Problem statement: For the word "have", copy every line of the material that includes it.

***** Data extract *****

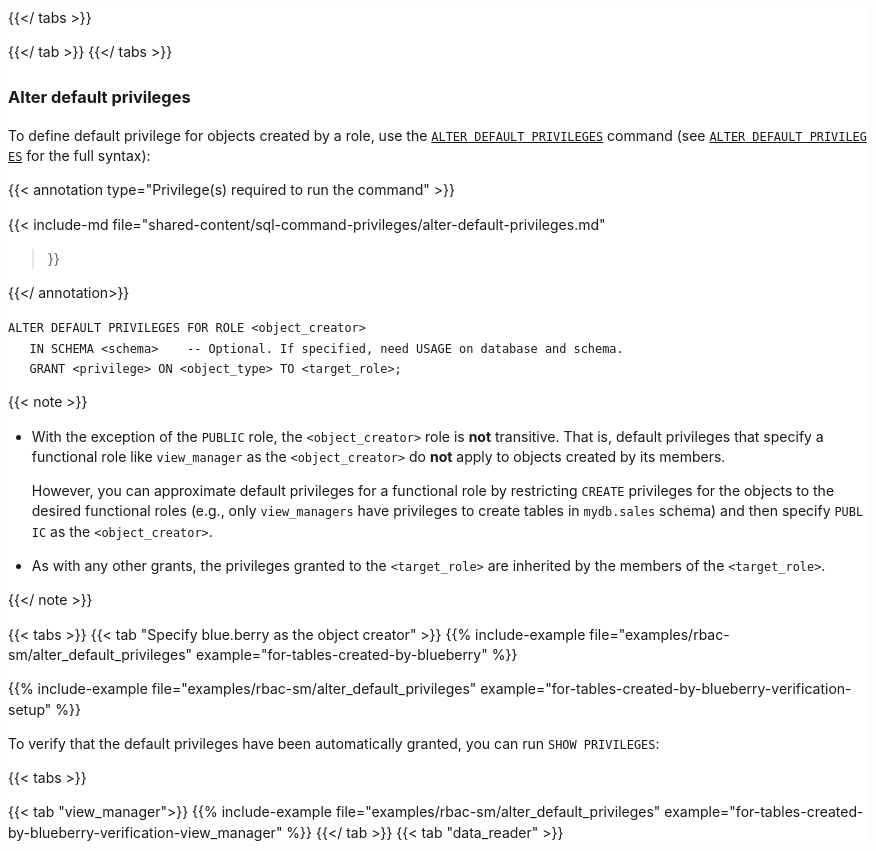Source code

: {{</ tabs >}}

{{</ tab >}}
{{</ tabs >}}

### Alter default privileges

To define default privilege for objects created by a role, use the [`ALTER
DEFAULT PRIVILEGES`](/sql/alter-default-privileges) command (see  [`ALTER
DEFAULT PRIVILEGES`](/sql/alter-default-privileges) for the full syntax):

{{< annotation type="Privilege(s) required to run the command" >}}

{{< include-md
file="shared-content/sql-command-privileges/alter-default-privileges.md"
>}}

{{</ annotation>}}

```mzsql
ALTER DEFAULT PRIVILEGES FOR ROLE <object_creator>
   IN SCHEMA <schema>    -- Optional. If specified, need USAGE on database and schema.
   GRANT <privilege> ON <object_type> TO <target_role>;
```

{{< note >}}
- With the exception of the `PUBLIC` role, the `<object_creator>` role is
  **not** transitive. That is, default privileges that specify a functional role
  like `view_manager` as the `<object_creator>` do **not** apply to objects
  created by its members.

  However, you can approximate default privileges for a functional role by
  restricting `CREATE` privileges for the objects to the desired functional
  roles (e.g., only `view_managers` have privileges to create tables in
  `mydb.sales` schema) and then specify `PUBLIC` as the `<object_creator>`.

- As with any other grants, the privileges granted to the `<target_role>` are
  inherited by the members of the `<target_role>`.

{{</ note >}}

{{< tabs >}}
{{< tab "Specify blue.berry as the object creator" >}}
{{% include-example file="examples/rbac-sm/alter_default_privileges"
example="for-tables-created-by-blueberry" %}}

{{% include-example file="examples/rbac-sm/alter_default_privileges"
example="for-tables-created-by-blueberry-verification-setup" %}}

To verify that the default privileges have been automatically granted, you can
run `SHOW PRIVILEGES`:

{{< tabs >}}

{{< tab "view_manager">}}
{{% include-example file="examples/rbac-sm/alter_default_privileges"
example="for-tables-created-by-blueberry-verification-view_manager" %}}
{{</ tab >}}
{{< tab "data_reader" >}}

*****

Expected output:
  roles (e.g., only `view_managers` have privileges to create tables in
To verify that the default privileges have been automatically granted, you can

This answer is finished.